What to work on - Rewrite every line of the listing below as a numbered list, leaving out blank lines and the pictures.

Stored data -
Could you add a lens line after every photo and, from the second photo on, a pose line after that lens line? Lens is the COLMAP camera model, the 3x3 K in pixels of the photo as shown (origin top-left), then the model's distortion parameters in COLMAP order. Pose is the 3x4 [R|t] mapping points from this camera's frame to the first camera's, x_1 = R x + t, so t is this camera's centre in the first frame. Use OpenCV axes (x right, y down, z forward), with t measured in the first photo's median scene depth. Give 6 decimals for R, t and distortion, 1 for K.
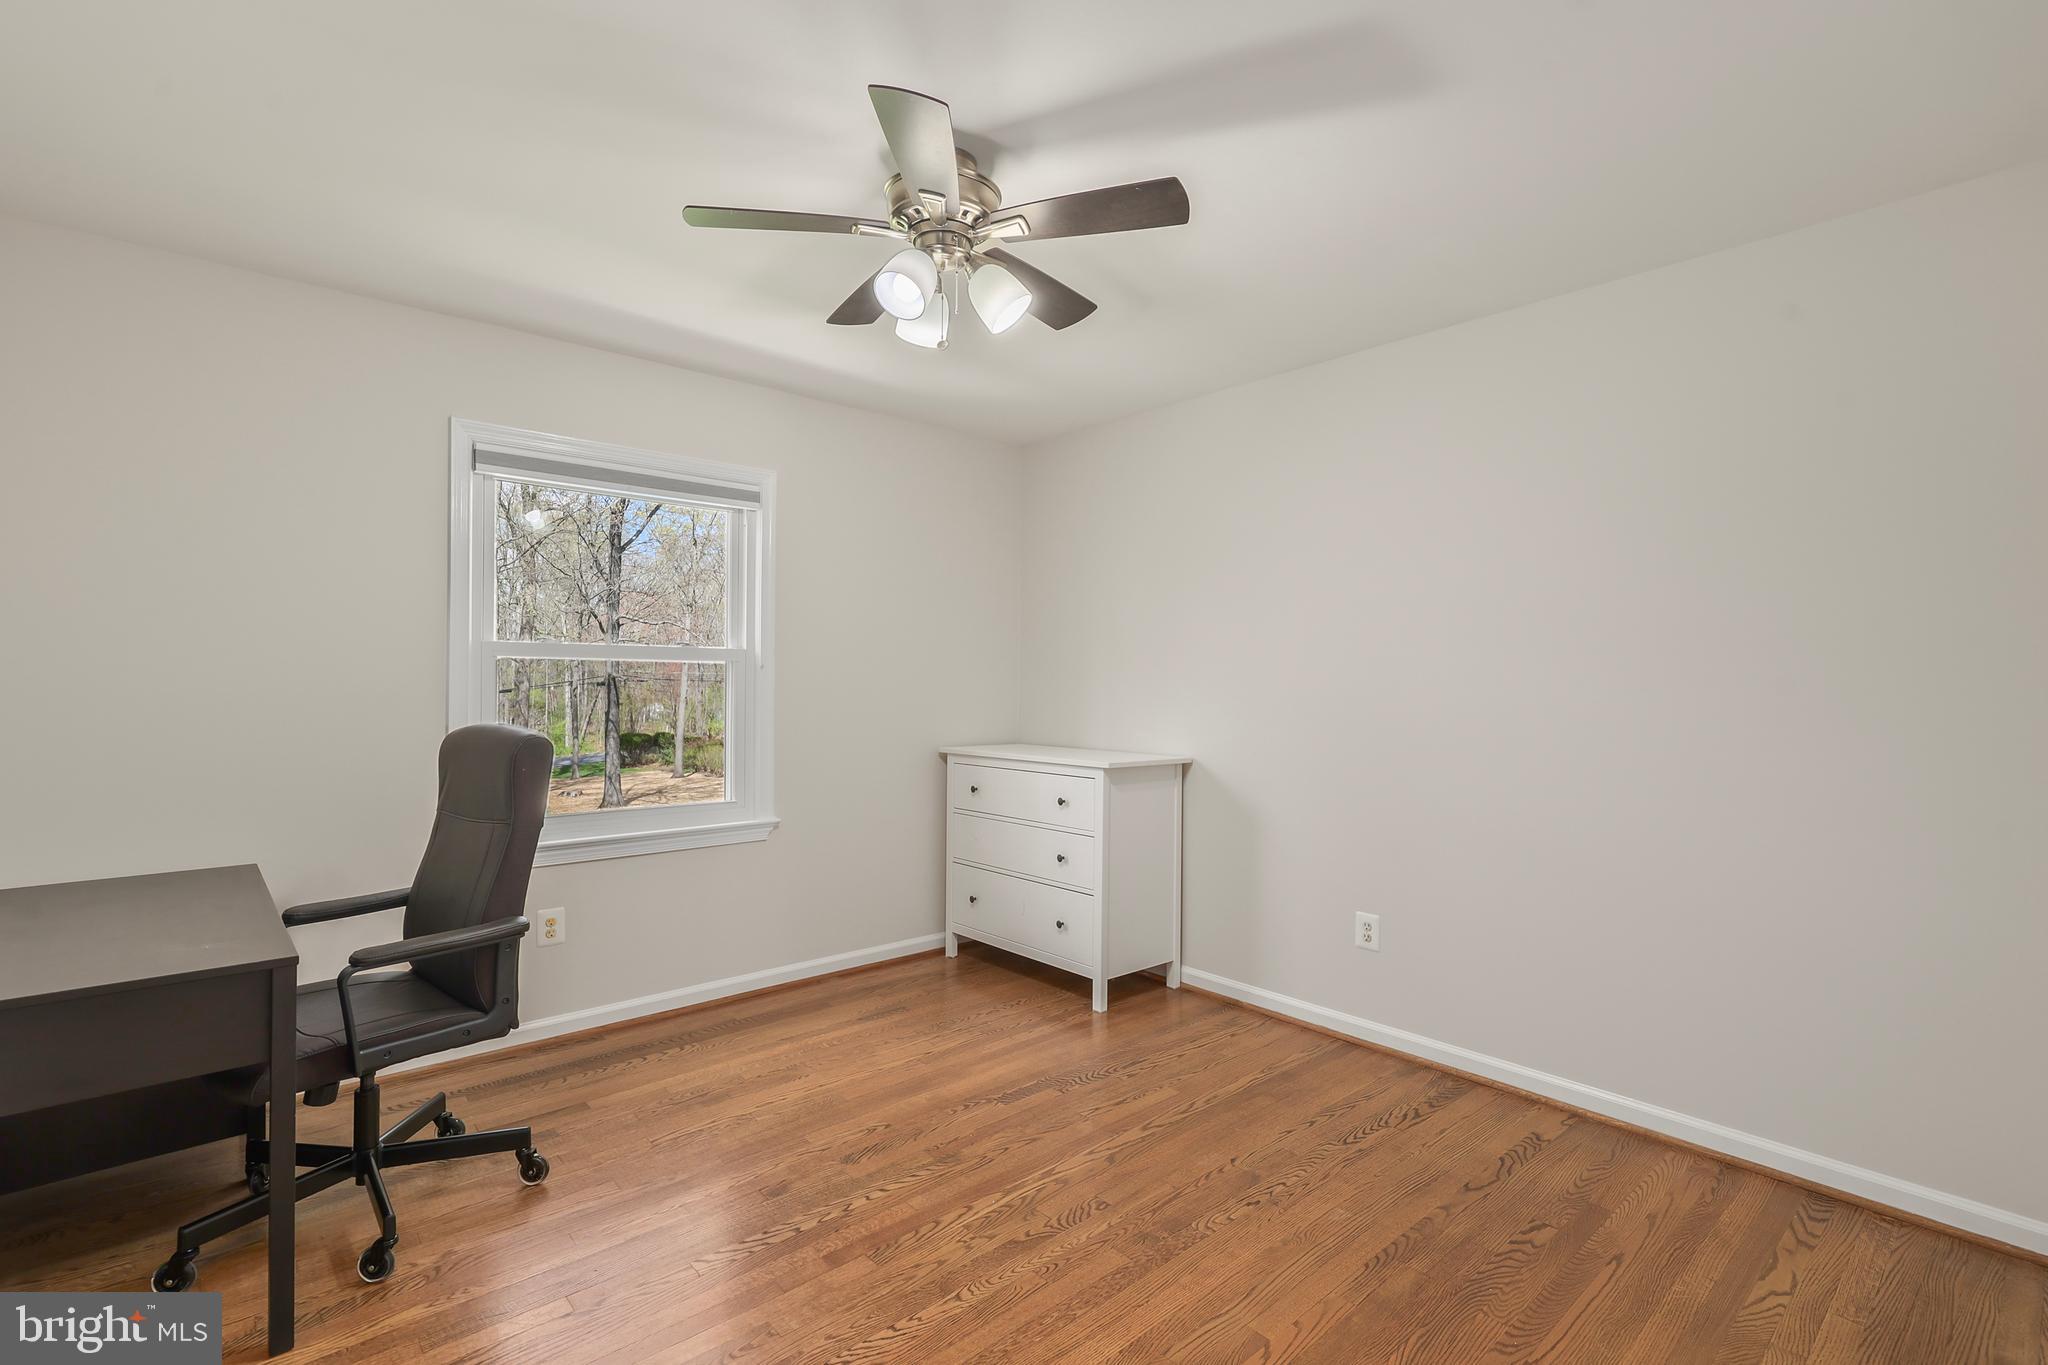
lens RADIAL K [[888.4, 0, 1023.7], [0, 888.4, 685.3], [0, 0, 1]] dist [-0.000878, -0.000314]
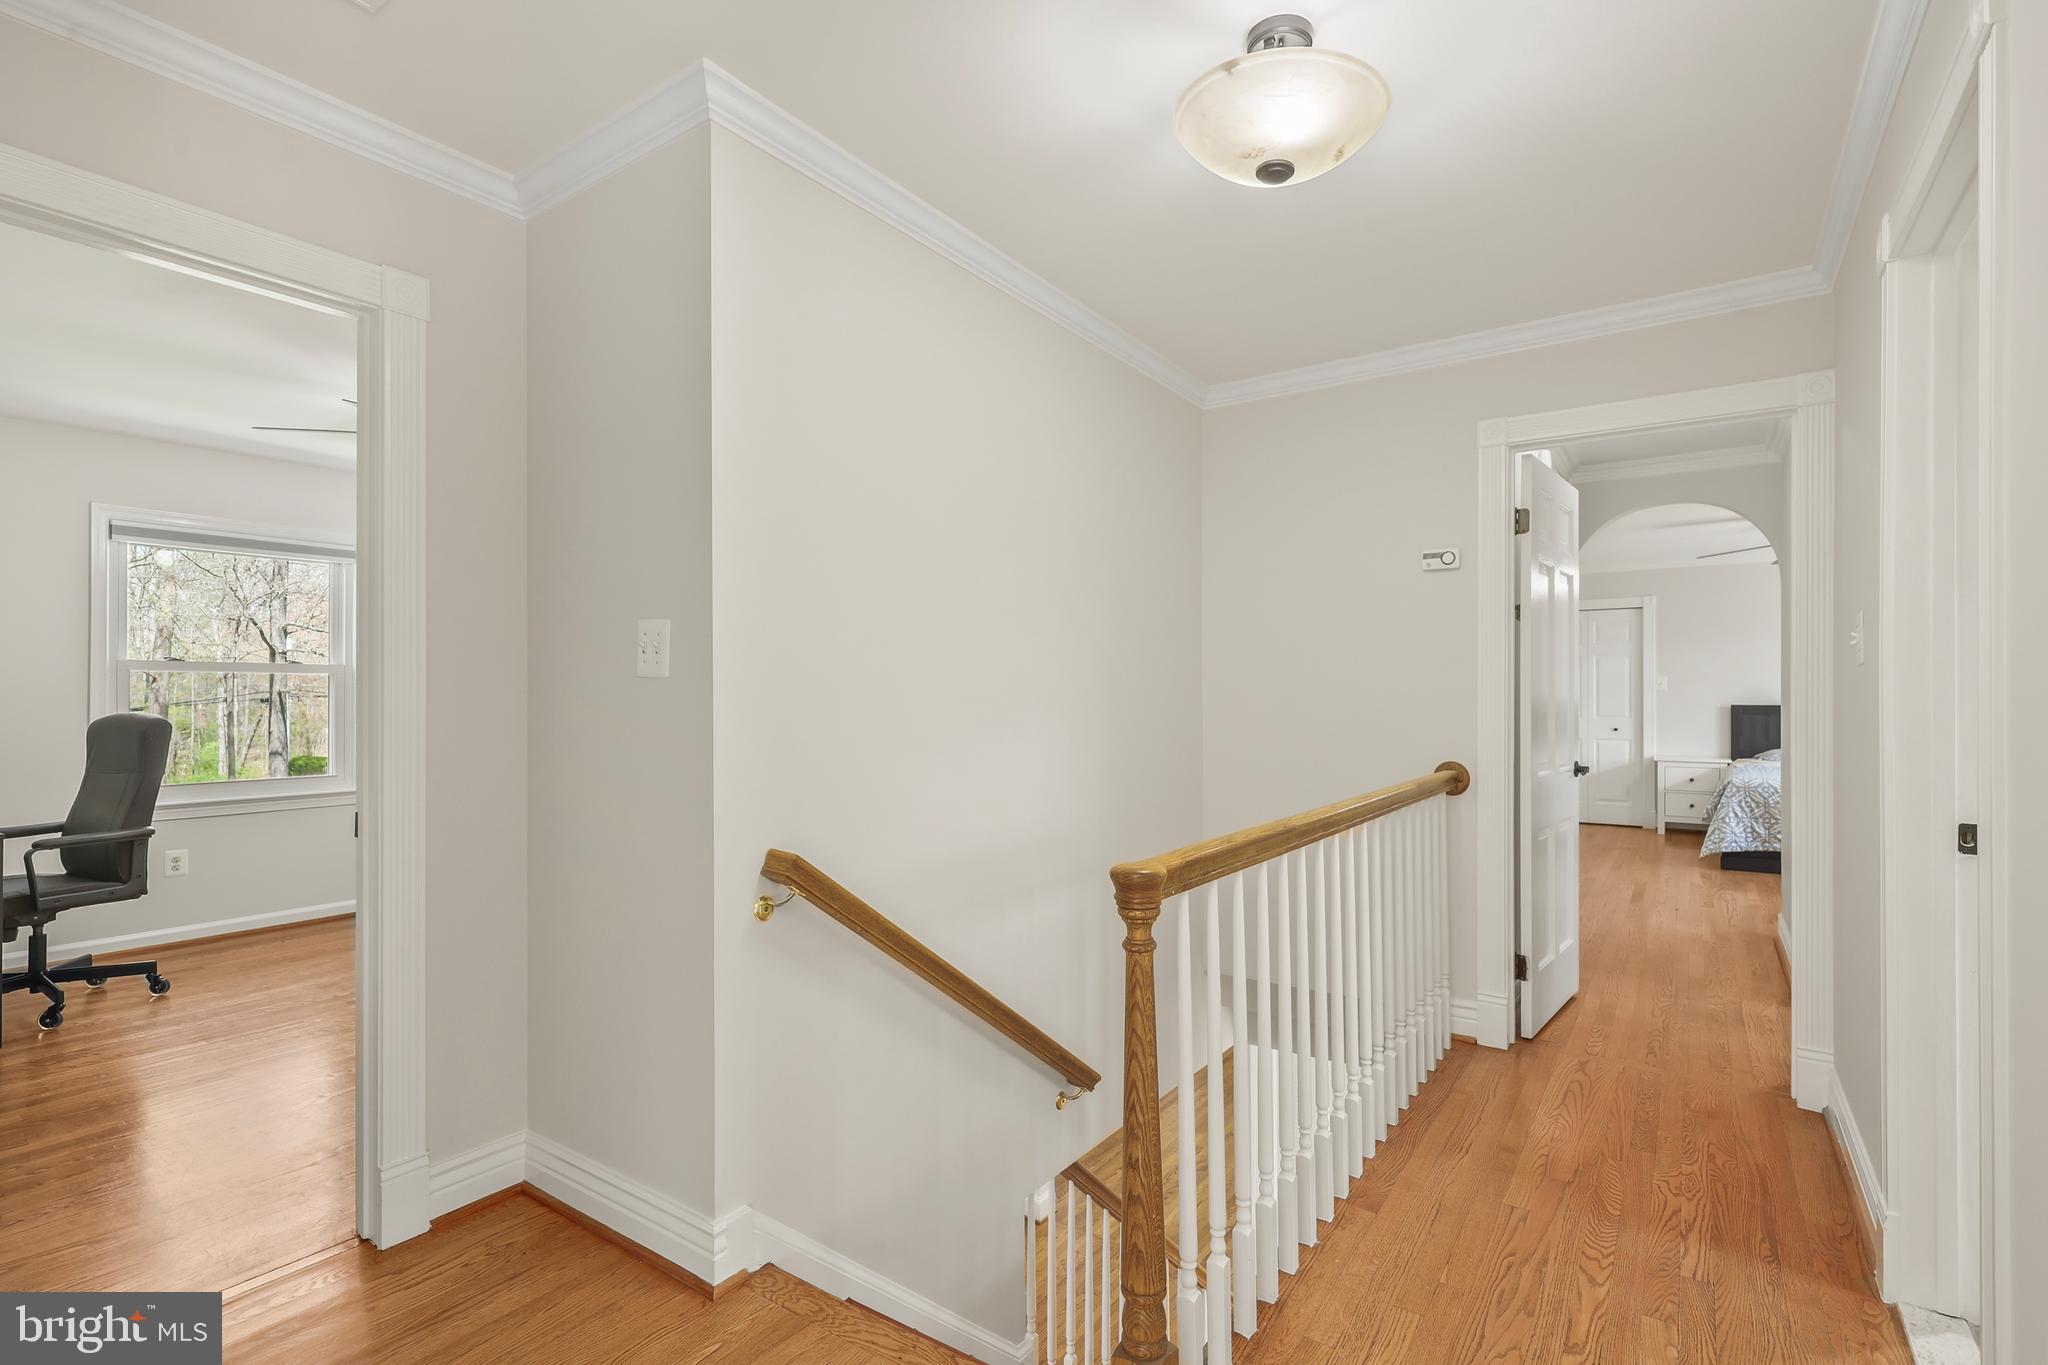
lens RADIAL K [[942.7, 0, 1024.9], [0, 942.7, 694.0], [0, 0, 1]] dist [-0.000042, -0.000026]
pose [[0.973962, -0.006806, 0.226608, 0.602122], [0.007886, 0.999961, -0.003860, 0.028285], [-0.226573, 0.005547, 0.973978, -1.039714]]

Your response -
1. Could you add a lens line after every photo and, from the second photo on, a pose line after that lens line? Lens is the COLMAP camera model, the 3x3 K in pixels of the photo as shown (origin top-left), then the model's distortion parameters in COLMAP order. Pose is the 3x4 [R|t] mapping points from this camera's frame to the first camera's, x_1 = R x + t, so t is this camera's centre in the first frame. Use OpenCV axes (x right, y down, z forward), with t measured in the first photo's median scene depth. Give 6 decimals for R, t and distortion, 1 for K.
2. lens RADIAL K [[888.4, 0, 1023.7], [0, 888.4, 685.3], [0, 0, 1]] dist [-0.000878, -0.000314]
3. lens RADIAL K [[942.7, 0, 1024.9], [0, 942.7, 694.0], [0, 0, 1]] dist [-0.000042, -0.000026]
4. pose [[0.973962, -0.006806, 0.226608, 0.602122], [0.007886, 0.999961, -0.003860, 0.028285], [-0.226573, 0.005547, 0.973978, -1.039714]]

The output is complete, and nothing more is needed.